IE 11 is not supported. For an optimal experience visit our site on another browser.

Stocks close mixed on hopes of tax compromise

Stocks spent most of Monday in a funk brought on by cautious comments about the economy from Federal Reserve Chairman Ben Bernanke.
/ Source: The Associated Press

Stocks spent most of Monday in a funk brought on by cautious comments about the economy from Federal Reserve Chairman Ben Bernanke. Hopes for a compromise on extending Bush-era tax cuts and unemployment benefits erased some of the losses.

The Dow Jones industrial average ended down 20 points, breaking a three-day winning streak from last week. Stock indexes traded in a tight range all day and volume was light.

Stocks began the day on a sour note after Federal Reserve Chairman Ben Bernanke said the economic recovery is still struggling to become "self-sustaining" without government help.

In an interview with CBS' "60 Minutes" that aired Sunday, Bernanke argued that Congress shouldn't cut spending or boost taxes given how fragile the economy remains. He also said it could take four or five more years for unemployment, now at 9.8 percent, to fall to a historically normal 5 percent or 6 percent.

Stocks recovered somewhat in the afternoon after Obama said in a speech that he would cede ground to help lawmakers reach an agreement on the tax cuts and unemployment benefits.

The Dow Jones industrial average fell 19.90, or 0.2 percent, to close at 11,362.19. The index had been down as many as 32 points earlier in the day.

The broader Standard & Poor's 500 index lost 1.59, or 0.1 percent, to 1,223.12. The Nasdaq composite index rose 3.46, or 0.1 percent, at 2,594.92.

Last week, strong reports on home sales, retail spending and consumer confidence lifted the Dow 2.6 percent, its best weekly gain since hitting a 2010 high on Nov. 5. The Dow is up 8.9 percent for the year.

"The animal spirits of investors remain bullish," said Channing Smith, a money manager and managing director of Capital Advisors Inc. However traders still have concerns about the lingering European debt crisis and the state of U.S. economy, he said.

Treasury prices rose as investors put money into less risky assets. The yield on the 10-year Treasury note, which moves opposite to its price, fell to 2.95 percent from 3.00 percent late Friday. That yield helps set interest rates on many kinds of loans including mortgages.

Gold for February delivery added $9.90 to settle at $1,416.10 an ounce.
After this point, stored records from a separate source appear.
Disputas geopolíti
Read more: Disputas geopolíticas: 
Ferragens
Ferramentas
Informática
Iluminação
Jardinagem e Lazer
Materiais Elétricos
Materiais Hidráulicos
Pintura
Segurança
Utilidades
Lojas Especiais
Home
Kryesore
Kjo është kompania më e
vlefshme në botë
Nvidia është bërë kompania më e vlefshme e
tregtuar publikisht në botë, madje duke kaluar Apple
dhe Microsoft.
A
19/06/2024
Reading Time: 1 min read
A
Silver gained 46.40 cents to settle at $29.735 an ounce.The dollar rose 0.4 percent against an index of six other currencies.

In corporate news, Barnes & Noble Inc. shot up $1.41, or 10.6 percent, to $14.69 after activist investor William Ackman and other shareholders of Borders Group Inc. said they were prepared to finance a $16 per share takeover bid for Barnes & Noble.

Sprint Nextel Corp. jumped 25 cents, or 6.4 percent, to $4.17 after the company said it would start phasing out the Nextel part of its network in 2013. That decision follows near-constant subscriber losses since Sprint bought Nextel in 2005.

Massey Energy Co. rose $1.21, or 2.4 percent, to $51.63 after the company issued a surprise announcement late Friday that its chairman and CEO, Don Blankenship, would retire at the end of the year. Blankenship is still expected to testify this month about the April 5 explosion at the Upper Big Branch mine, the nation's worst coal mine disaster in decades.

Rising shares and falling ones were almost evenly matched on the New York Stock Exchange. Trading volume was a light 804 million shares.